You want to rebel, DW, and you want revenge.
Those are the reasons you wanna get it from someone else. You wanna fuck other guys because however good your husband may be in bed, however strong your sexual connection, you don't like the controlling bastard. And why should you? If your characterization is accurate, DW, you're married to an asshole who treats you like a teenager and makes you miserable.
And while it's possible to hatefuck a one-night-stand or a FWB who's not actually your friend, DW, a person can only hatefuck a spouse for so long before the hate—more intensely felt for a spouse because you're constantly in his presence—kills off the desire to fuck.
Backing way the hell up for a second...
Since you've resigned to stay in this marriage despite your husband being a lousy partner and father, DW, you've probably—consciously or subconsciously—shied away from confronting him about his control issues.
And you know, consciously or subconsciously, that he has no incentive to change so long as you're not prepared to follow through on a threat to walk out on him—walking out is your only real leverage in a situation like this—and you're not prepared to walk. So you don't confront him and things don't improve. In fact, things get exponentially worse as your resentment and his unchecked assholery both continue to grow. (Lest I be accused of blaming the victim: DW shouldn't have to ask her asshole husband to refrain from being an irrational, controlling, patronizing, sex-withholding asshole. But that's what he is and he doesn't have much incentive to change so long as leaving him is off the table.)

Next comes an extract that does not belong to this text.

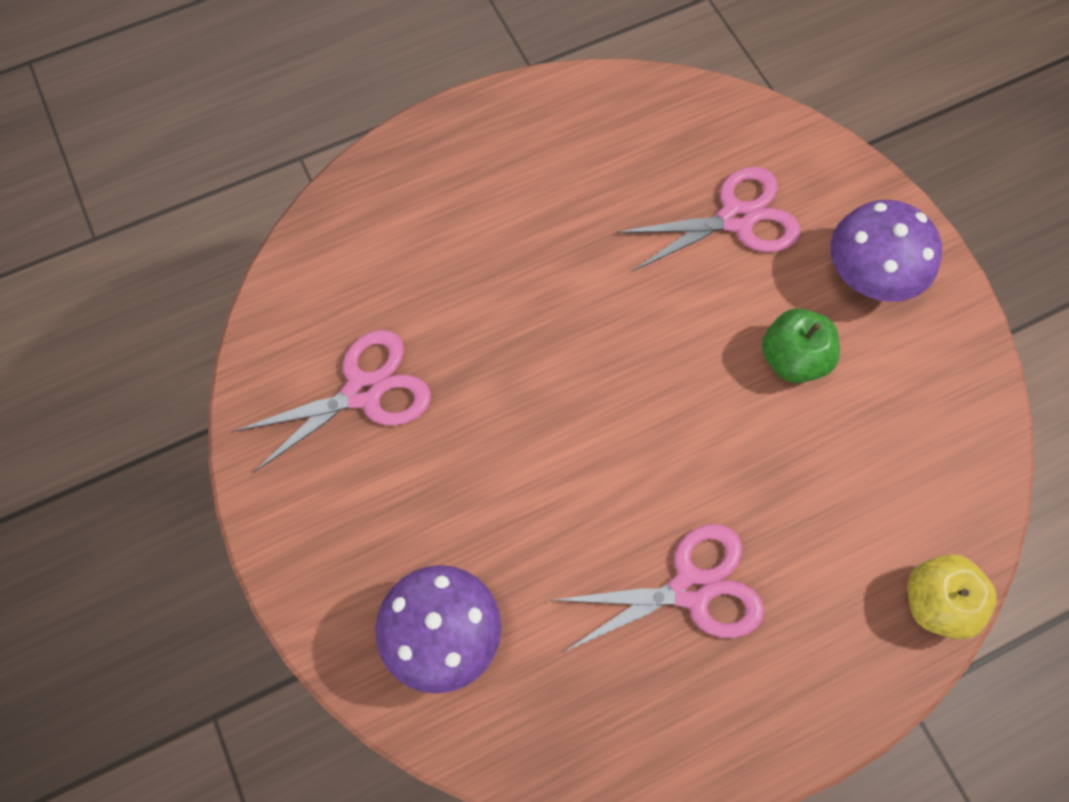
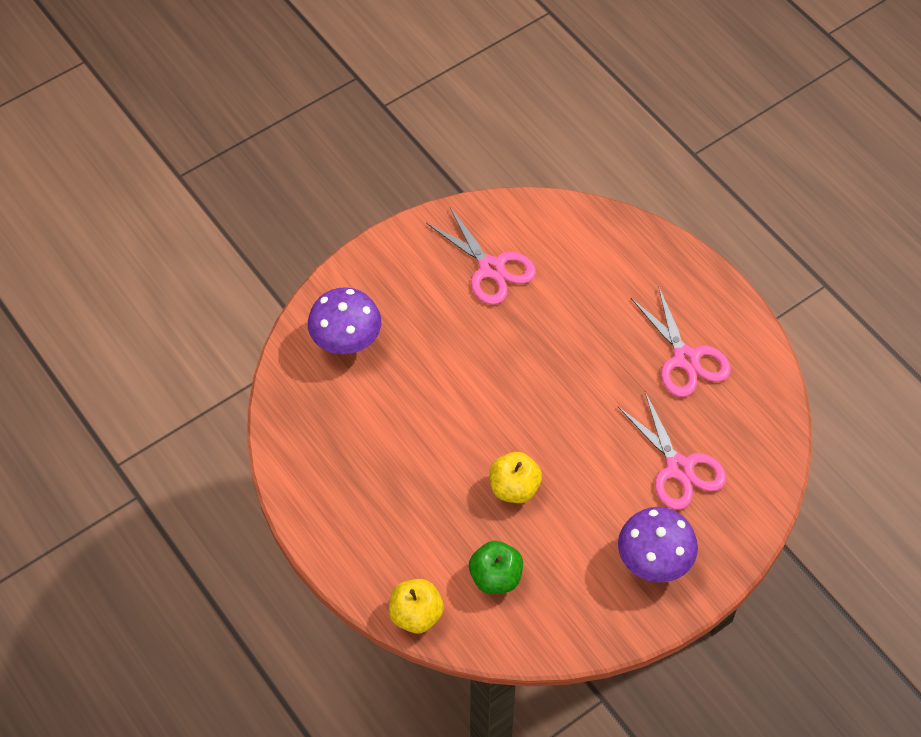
camera: 80 degrees right, 10 degrees down
pink scissors [553,524,764,652] -> pink scissors moved to [631,285,731,397]
green apple [762,308,840,383] -> green apple moved to [469,541,523,594]
none -> yellow apple [489,452,542,503]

And now, DW, after years of being treated like a powerless teenager, you're starting to act like one. You've arrived a point where you're somehow eroticizing your desire rebel against your husband's illegitimate parental authority. Like a teenager might flip her father off behind his back before sneaking out of the house after curfew, you're going to show your husband by fucking someone behind his back.
And I can't say as I blame you.
Sounds like the asshole has it coming. But I would encourage you—a successful businesswoman who can, presumably, take care of herself and her children—to confront the bastard first (not confront him instead). Insist on counseling, demand that he start treating you like an equal and an adult, and refuse to be bullied or patronized anymore.
If after you confront him and counseling helps him ramp the assholery down and you still wake up at 2 AM wanting to fuck other people, well, maybe and it wasn't—or wasn't entirely—the assholery that made you wanna cheat, DW, but the totally natural desire to see someone else, anyone else, naked after 15 years of being 100% monogamous.
And just think of how much easier it will be to get away with cheating on him if he's no longer monitoring your every move.
Not that you should cheat on him, of course, because that would be wrong. Not that I would blame you.